Auch die Geschichte der Familie Asher steht exemplarisch für viele andere Schicksale betroffener Familien.
Yoni Asher „glücklich“ über Wiedersehen mit von Hamas freigelassener Frau und Töchter
Yoni Asher hat nach der Freilassung der ersten israelischen Geiseln durch die radikalislamische Hamas seine Frau Doron und seine beiden kleinen Töchter wieder in die Arme schließen können. „Ich bin glücklich, dass ich meine Familie wiederhabe“, sagte Asher in einem kurzen Video, welches das Forum der Angehörigen der Geiseln und Vermissten in der Nacht zum Samstag veröffentlichte.
„Es ist erlaubt, sich zu freuen, und es ist erlaubt, zu weinen“, sagte Asher, fügte jedoch hinzu: „Aber ich feiere nicht, ich werde nicht feiern, bis die letzten Geiseln zu Hause sind.“ Während sich Yoni Asher über die Freilassung der Angehörigen freut, trauert er noch um seine Schwiegermutter. Die Mutter von Doron Katz-Asher war nach Angaben der israelischen Armee noch am Tag des Großangriffs der Hamas auf Israel getötet worden.

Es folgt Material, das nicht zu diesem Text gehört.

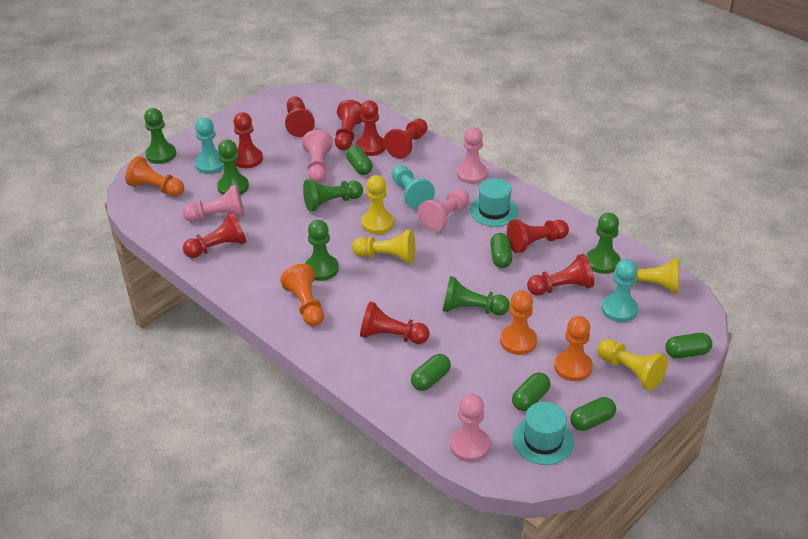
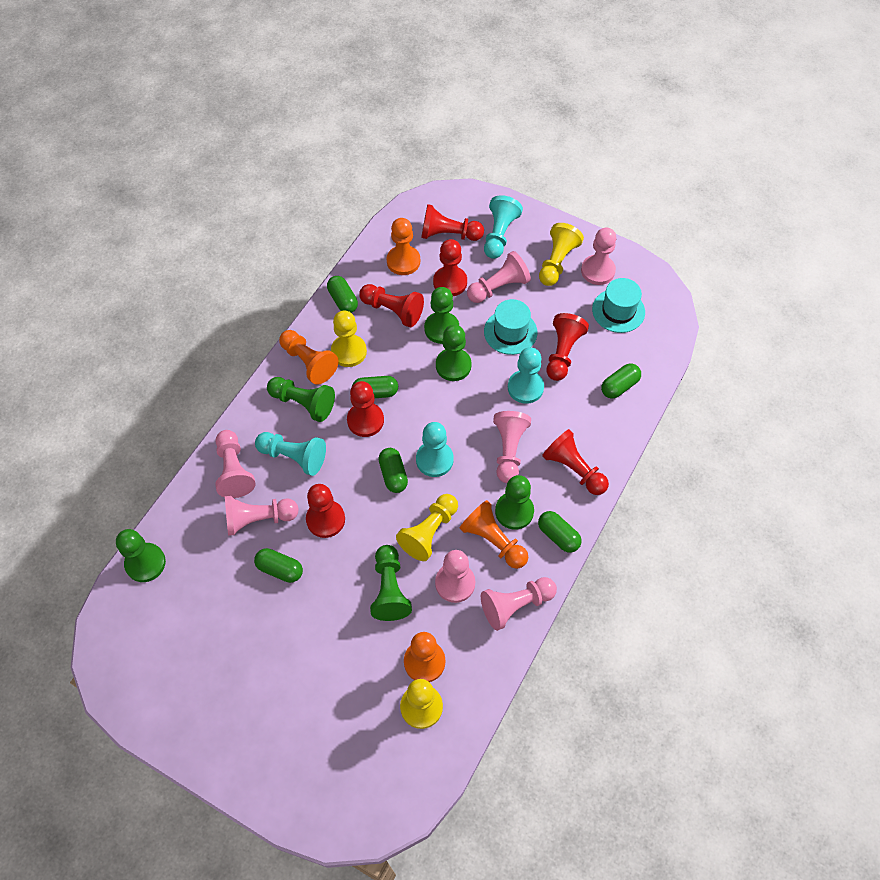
pink pawn: [183,185,244,222] [302,130,333,183] [418,189,469,232] [450,394,490,462] [457,127,488,184] = 5 -> [215,430,256,498] [225,496,299,536] [435,550,475,603] [467,251,531,303] [481,577,557,631] [493,411,531,483] [581,228,616,285] = 7
red pawn: [183,212,247,258] [233,112,263,168] [285,96,315,137] [335,100,362,150] [356,100,385,156] [360,301,430,344] [384,118,428,159] [507,219,569,253] [527,254,594,295] = 9 -> [306,484,345,538] [347,381,384,437] [359,284,424,327] [421,204,484,241] [433,239,467,296] [542,429,609,495] [547,313,589,381] = 7
turquoise pawn: [195,118,224,174] [392,165,435,209] [602,259,638,322] = 3 -> [255,432,326,476] [416,422,454,477] [484,195,523,259] [508,347,544,404] = 4

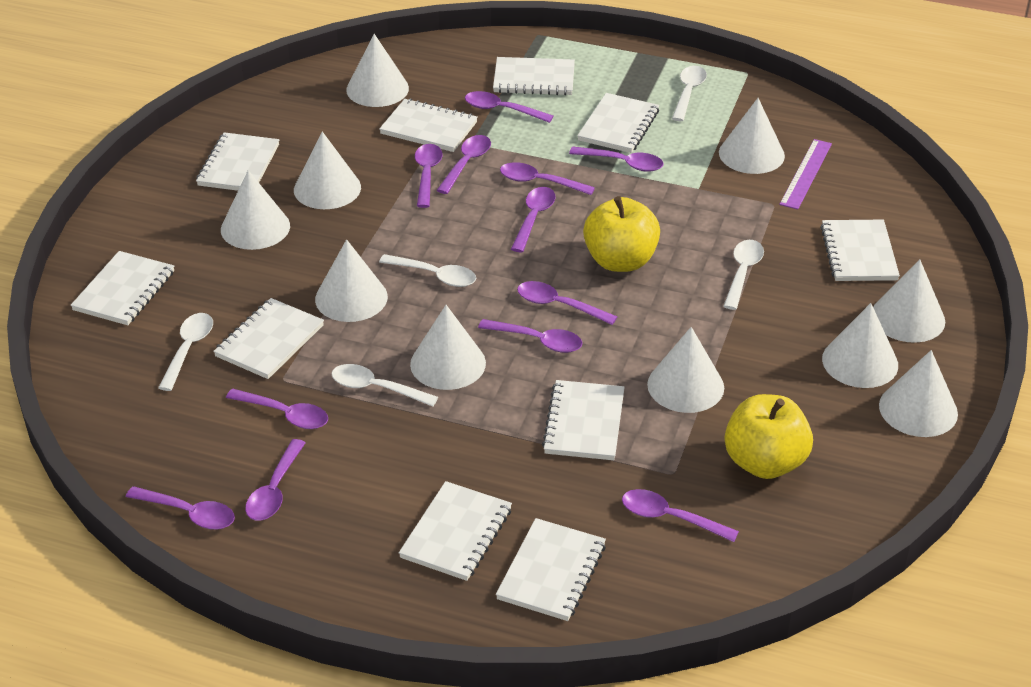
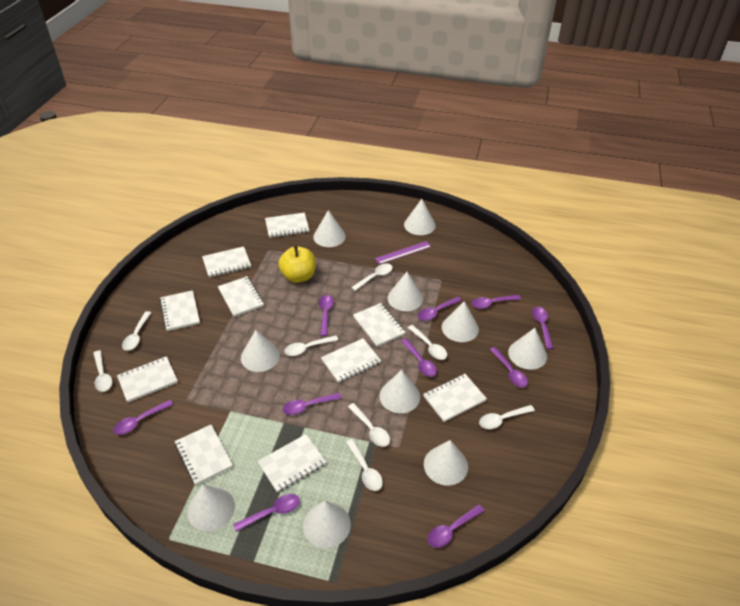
purple spoon: [126,486,235,530] [226,388,328,429] [245,439,306,521] [415,144,443,208] [437,135,491,194] [465,91,554,123] [478,319,583,353] [500,162,595,195] [511,187,556,252] [517,281,617,325] [569,147,663,172] [622,489,739,542] = 12 -> [113,400,173,435] [233,494,300,532] [283,393,342,415] [319,295,334,336] [401,338,437,377] [418,297,462,321] [427,504,484,548] [471,295,521,309] [490,347,528,388] [532,307,554,349] = 10
white spoon: [158,313,213,391] [331,364,438,407] [379,254,476,287] [672,66,707,121] [723,240,764,310] = 5 -> [94,350,113,392] [122,311,151,351] [284,335,338,356] [346,439,383,491] [348,403,390,447] [351,263,393,291] [408,325,447,360] [479,405,535,429] = 8
yellow apple: [583,196,660,272] [725,394,813,479] = 2 -> [278,245,316,283] = 1

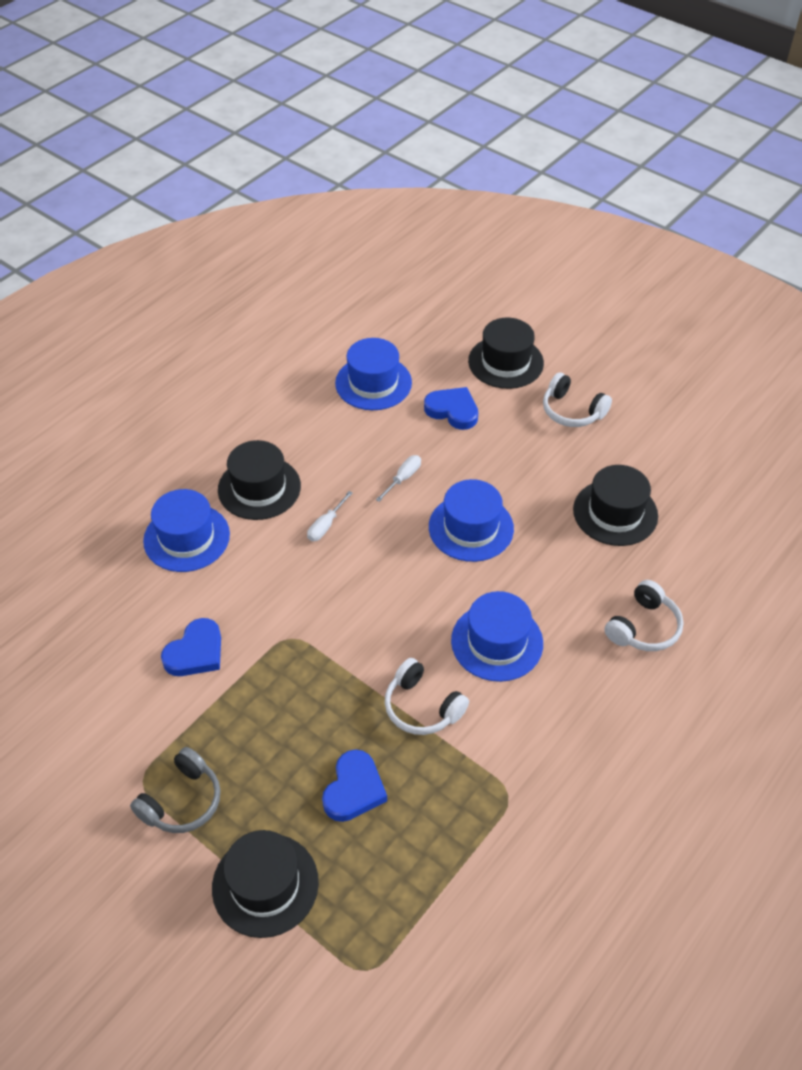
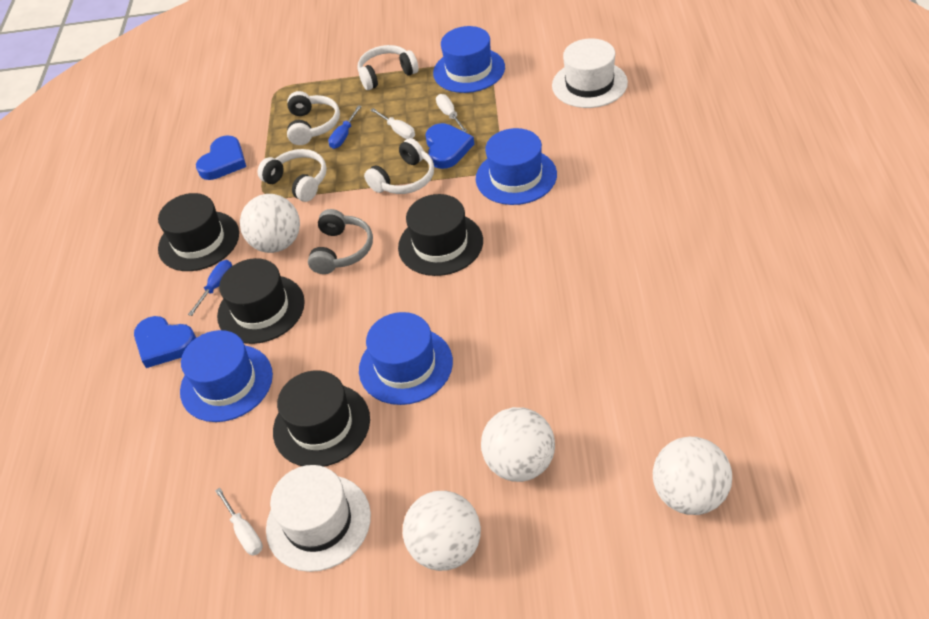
blue screwdriver: none = 0 -> [188,260,232,316] [328,105,362,149] = 2
white ball: none = 0 -> [240,194,300,253] [403,491,481,571] [481,407,555,482] [653,437,732,515] = 4
white hat: none = 0 -> [266,465,371,572] [552,38,628,108] = 2
white headphones: [385,658,469,735] [543,372,612,427] [604,580,684,651] = 3 -> [258,149,327,202] [287,91,340,145] [358,45,419,90] [364,138,434,194] = 4
white screwdriver: [307,491,353,541] [376,455,421,502] = 2 -> [215,488,263,556] [370,108,415,139] [436,94,467,132] = 3

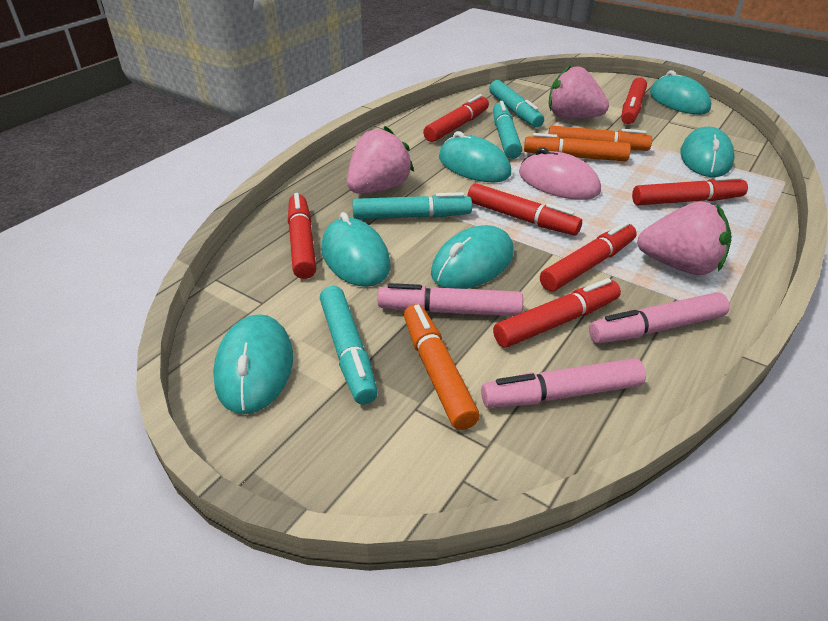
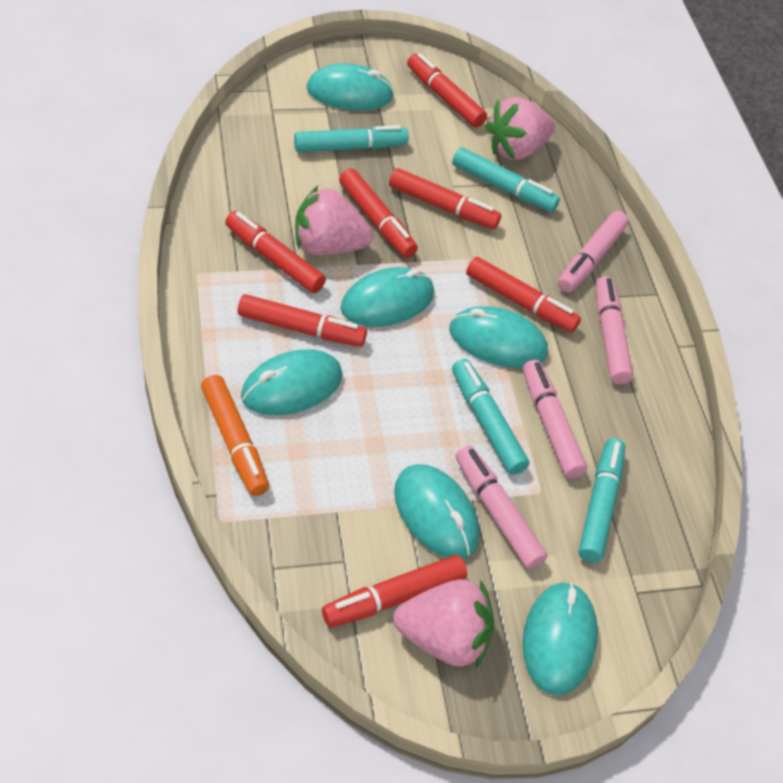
orange marker: [404,304,480,430] [524,133,631,161] [548,126,652,151] = 3 -> [201,375,269,496] = 1
pink marker: [378,283,523,316] [481,358,646,408] [589,292,730,344] = 3 -> [456,445,547,569] [523,360,587,478] [558,211,629,293] [596,276,633,385] = 4
pink mouse: [519,147,601,200] = 1 -> none = 0

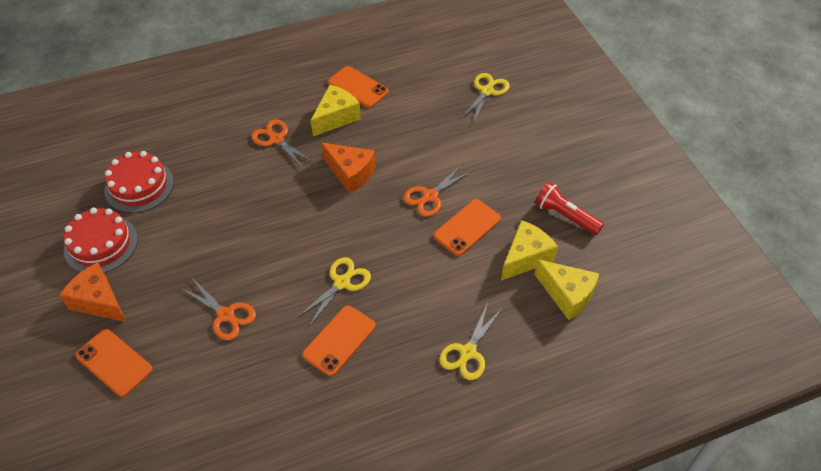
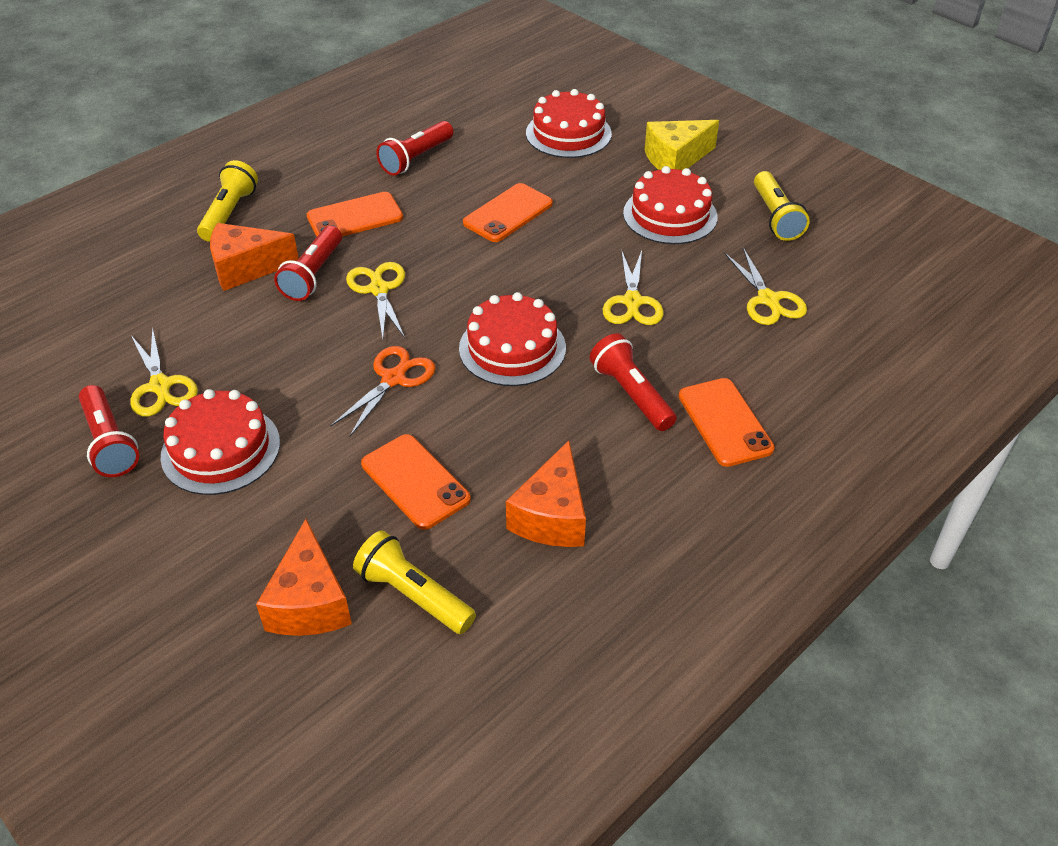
orange cheese: [59,262,126,322] [321,142,376,194] = 2 -> [210,223,299,291] [256,519,352,636] [506,440,586,547] = 3
orange scissors: [180,277,256,340] [251,120,314,170] [403,164,473,217] = 3 -> [330,346,436,437] = 1
red cake: [64,207,138,273] [104,151,174,213] = 2 -> [160,389,280,495] [459,292,566,386] [526,89,612,158] [623,166,718,244] = 4
red flashlight: [535,182,604,235] = 1 -> [79,385,139,477] [274,226,342,301] [376,121,453,176] [590,333,677,431] = 4
yellow cheese: [311,84,361,136] [501,220,558,281] [534,259,599,320] = 3 -> [645,120,719,170] = 1
yellow flashlight: none = 0 -> [197,160,258,242] [353,530,476,634] [754,171,810,241] = 3
yellow scissors: [297,257,371,326] [439,305,501,380] [461,73,510,123] = 3 -> [130,327,198,417] [346,262,405,339] [603,250,664,325] [724,248,807,325] = 4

Hamas soll am Samstag weitere Geiseln freilassen
So wie Yoni Asher geht es vielen der Angehörigen, die nun befreite Geiseln wieder in die Arme nehmen können. In mehreren Fällen befinden sich weitere Angehörige noch in Gaza oder wurden durch die Hamas getötet.
Yoni Asher hatte seit dem Tag des Überfalls durch die Hamas-Terrororganisation unermüdlich auf das Schicksal seiner Angehörigen aufmerksam gemacht – auch in Berlin, da seine Frau und die beiden Töchter die deutsche Staatsbürgerschaft besitzen.
Am 7. Oktober waren hunderte Kämpfer der von den USA und der EU als Terrororganisation eingestuften Hamas nach Israel eingedrungen und hatten dort Gräueltaten überwiegend an Zivilisten verübt, darunter zahlreiche Frauen und Kinder. Nach Angaben der israelischen Regierung wurden etwa 1200 Menschen getötet, rund 240 Menschen wurden als Geiseln in den Gazastreifen verschleppt.